| EXERCISE DATA |
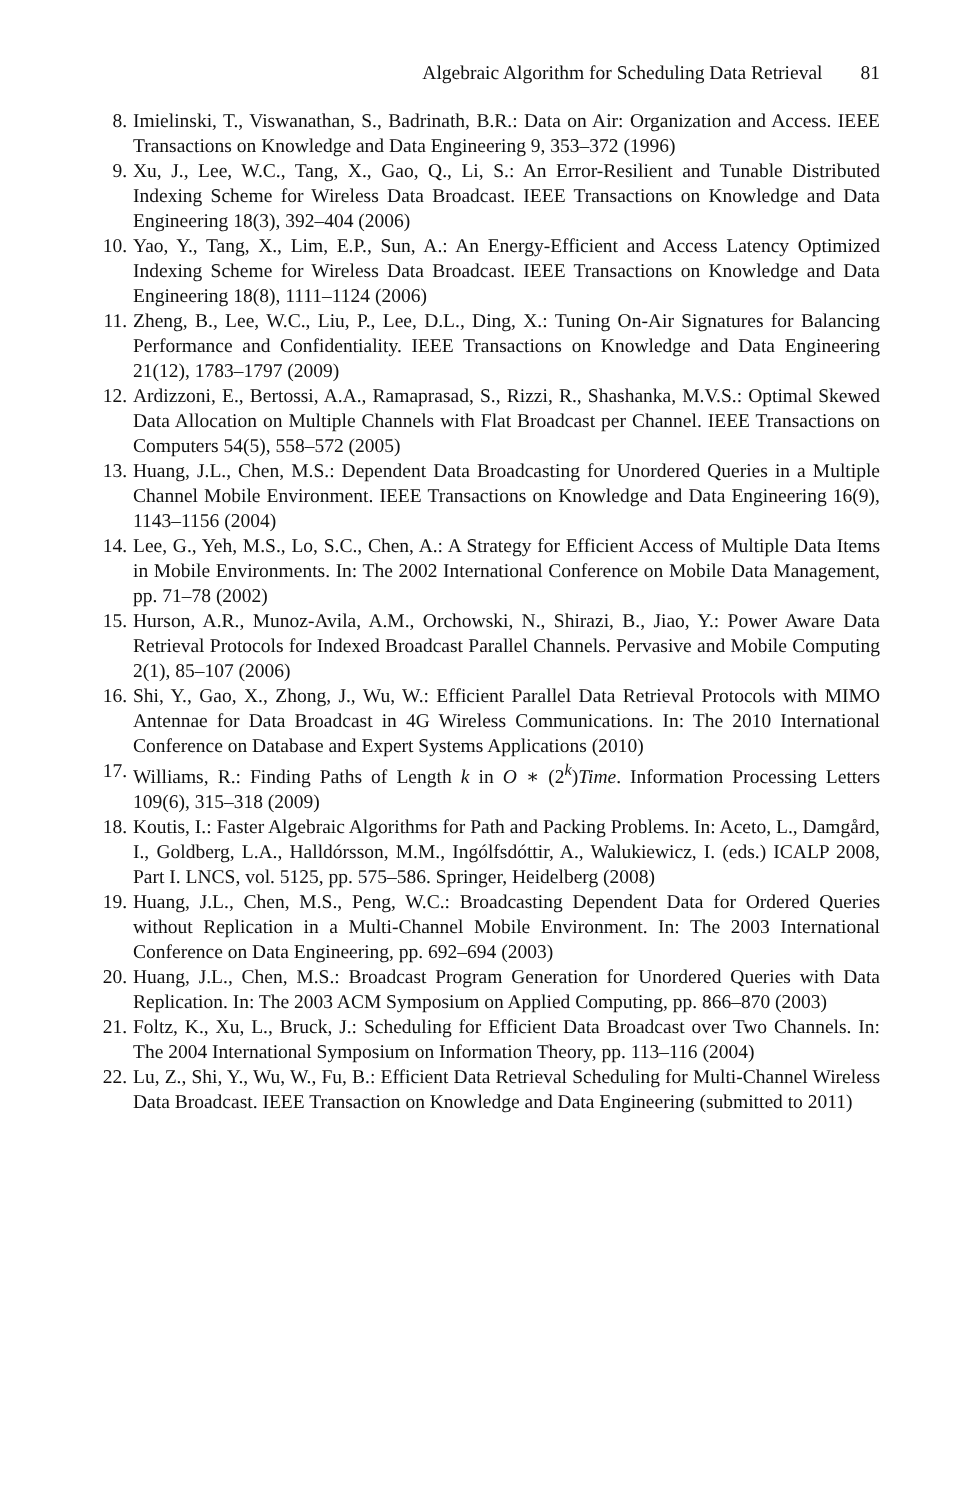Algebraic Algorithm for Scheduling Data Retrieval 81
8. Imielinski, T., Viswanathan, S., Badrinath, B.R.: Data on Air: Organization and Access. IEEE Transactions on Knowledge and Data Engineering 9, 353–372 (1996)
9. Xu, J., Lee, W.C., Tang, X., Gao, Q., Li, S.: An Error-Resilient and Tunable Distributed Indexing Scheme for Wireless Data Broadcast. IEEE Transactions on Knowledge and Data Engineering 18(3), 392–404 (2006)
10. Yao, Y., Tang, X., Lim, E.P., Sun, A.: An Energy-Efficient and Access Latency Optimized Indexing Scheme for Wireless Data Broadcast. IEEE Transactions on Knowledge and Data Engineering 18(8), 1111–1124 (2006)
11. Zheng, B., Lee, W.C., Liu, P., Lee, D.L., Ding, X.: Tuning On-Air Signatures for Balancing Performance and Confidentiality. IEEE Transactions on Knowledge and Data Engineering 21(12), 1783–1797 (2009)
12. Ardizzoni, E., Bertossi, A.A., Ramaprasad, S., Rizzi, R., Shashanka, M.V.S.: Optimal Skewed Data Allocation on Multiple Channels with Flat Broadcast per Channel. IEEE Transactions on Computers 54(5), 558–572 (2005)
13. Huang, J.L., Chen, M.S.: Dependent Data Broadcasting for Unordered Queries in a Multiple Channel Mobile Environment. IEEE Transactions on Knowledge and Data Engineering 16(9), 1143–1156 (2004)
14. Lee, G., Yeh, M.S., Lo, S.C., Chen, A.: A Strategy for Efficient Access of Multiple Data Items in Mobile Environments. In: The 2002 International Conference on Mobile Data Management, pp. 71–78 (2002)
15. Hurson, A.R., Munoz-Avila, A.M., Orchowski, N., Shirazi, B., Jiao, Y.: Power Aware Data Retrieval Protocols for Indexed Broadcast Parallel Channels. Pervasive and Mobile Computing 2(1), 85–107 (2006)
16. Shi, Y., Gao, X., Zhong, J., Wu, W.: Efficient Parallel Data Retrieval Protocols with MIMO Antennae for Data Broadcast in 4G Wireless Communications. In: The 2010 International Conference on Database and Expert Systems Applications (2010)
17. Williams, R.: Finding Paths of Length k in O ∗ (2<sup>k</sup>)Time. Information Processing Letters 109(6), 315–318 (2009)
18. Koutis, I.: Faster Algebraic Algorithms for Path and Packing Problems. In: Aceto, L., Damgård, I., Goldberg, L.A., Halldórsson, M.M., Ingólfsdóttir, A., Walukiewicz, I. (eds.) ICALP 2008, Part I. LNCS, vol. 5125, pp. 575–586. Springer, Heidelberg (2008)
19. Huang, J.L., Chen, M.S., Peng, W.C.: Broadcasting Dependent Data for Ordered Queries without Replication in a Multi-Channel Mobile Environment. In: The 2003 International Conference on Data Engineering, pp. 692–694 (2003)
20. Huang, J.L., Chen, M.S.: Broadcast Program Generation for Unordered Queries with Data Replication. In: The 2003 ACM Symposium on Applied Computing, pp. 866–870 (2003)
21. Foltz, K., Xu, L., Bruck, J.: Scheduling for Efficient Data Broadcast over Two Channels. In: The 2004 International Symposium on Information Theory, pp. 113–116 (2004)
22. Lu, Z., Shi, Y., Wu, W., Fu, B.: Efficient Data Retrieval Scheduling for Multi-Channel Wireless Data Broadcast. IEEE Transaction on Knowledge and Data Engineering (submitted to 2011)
---
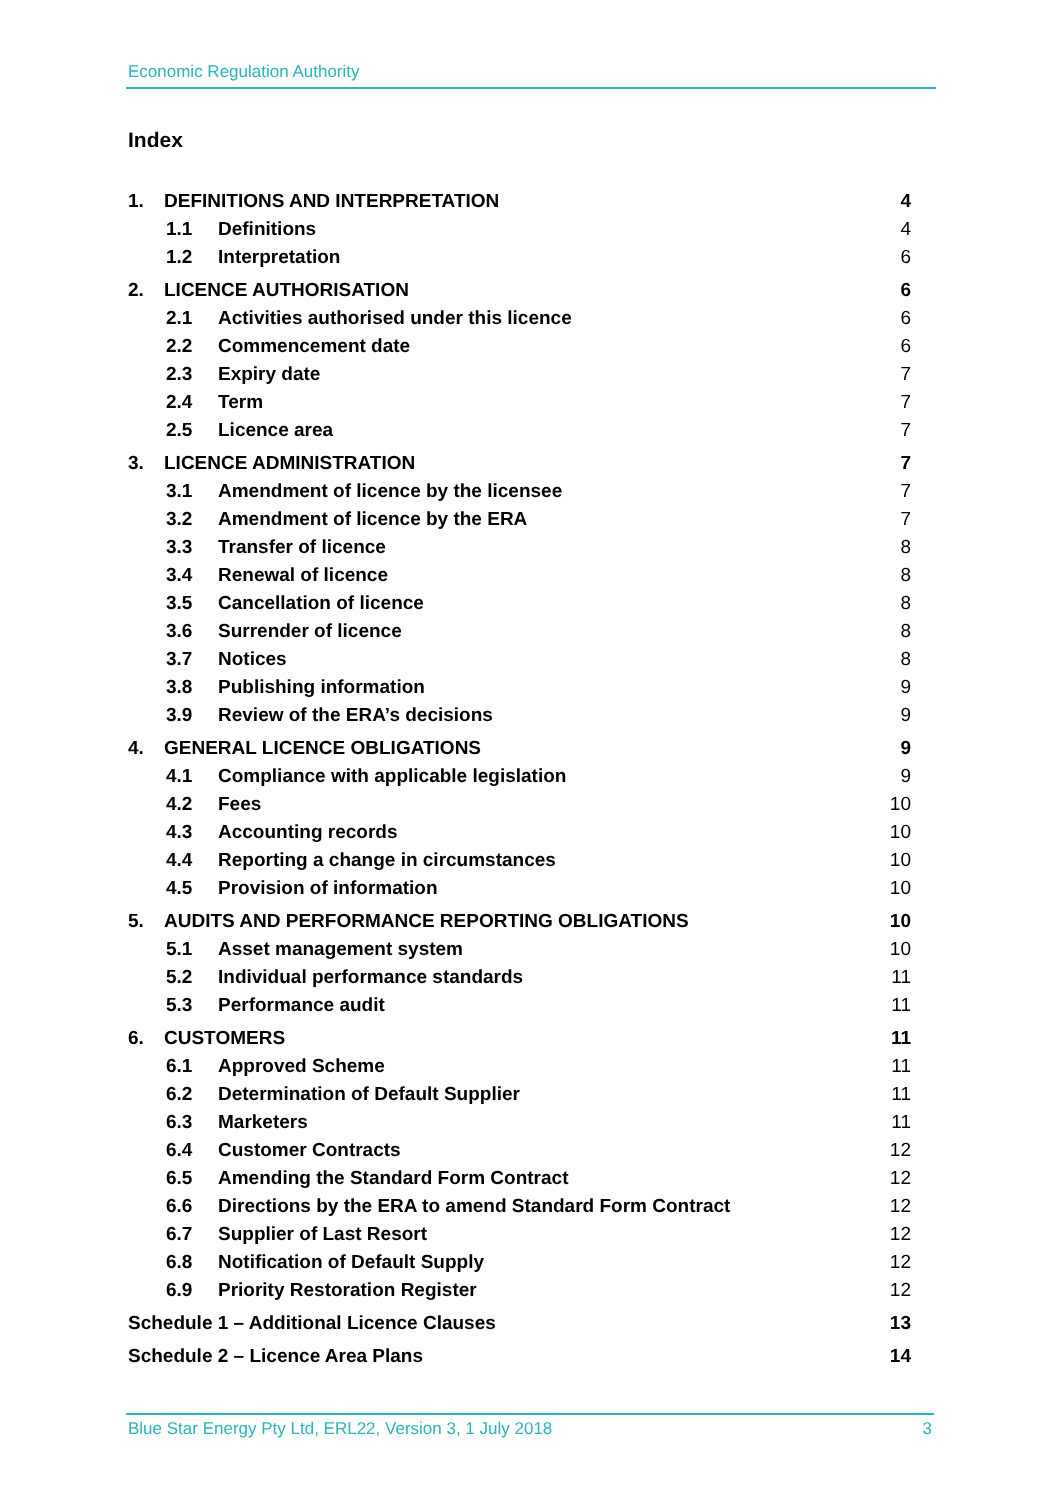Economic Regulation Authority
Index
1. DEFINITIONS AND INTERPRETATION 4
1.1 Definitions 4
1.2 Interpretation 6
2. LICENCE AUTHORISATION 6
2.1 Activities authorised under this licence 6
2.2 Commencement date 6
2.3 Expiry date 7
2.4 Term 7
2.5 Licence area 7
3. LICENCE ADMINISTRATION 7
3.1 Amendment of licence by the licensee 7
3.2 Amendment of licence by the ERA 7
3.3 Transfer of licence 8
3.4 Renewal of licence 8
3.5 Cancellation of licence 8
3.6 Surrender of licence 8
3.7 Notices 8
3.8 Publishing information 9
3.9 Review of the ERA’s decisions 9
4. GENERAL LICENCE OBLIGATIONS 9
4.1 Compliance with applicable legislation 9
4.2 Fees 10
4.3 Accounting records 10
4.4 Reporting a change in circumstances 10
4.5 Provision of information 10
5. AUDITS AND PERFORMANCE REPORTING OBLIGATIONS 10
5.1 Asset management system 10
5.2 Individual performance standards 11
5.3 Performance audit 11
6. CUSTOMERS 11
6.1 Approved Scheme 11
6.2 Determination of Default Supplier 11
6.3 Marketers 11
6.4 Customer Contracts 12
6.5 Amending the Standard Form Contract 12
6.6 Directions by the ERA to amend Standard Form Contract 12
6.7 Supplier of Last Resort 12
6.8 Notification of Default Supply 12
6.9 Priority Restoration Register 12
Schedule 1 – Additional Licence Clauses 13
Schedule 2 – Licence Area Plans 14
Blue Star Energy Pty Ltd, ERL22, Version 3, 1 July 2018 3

| EXERCISE DIRECTIONS |
Look through the records above and please copy every line in which the string "Parallel" occurs.

| ANSWER SECTION |
15. Hurson, A.R., Munoz-Avila, A.M., Orchowski, N., Shirazi, B., Jiao, Y.: Power Aware Data Retrieval Protocols for Indexed Broadcast Parallel Channels. Pervasive and Mobile Computing 2(1), 85–107 (2006)
16. Shi, Y., Gao, X., Zhong, J., Wu, W.: Efficient Parallel Data Retrieval Protocols with MIMO Antennae for Data Broadcast in 4G Wireless Communications. In: The 2010 International Conference on Database and Expert Systems Applications (2010)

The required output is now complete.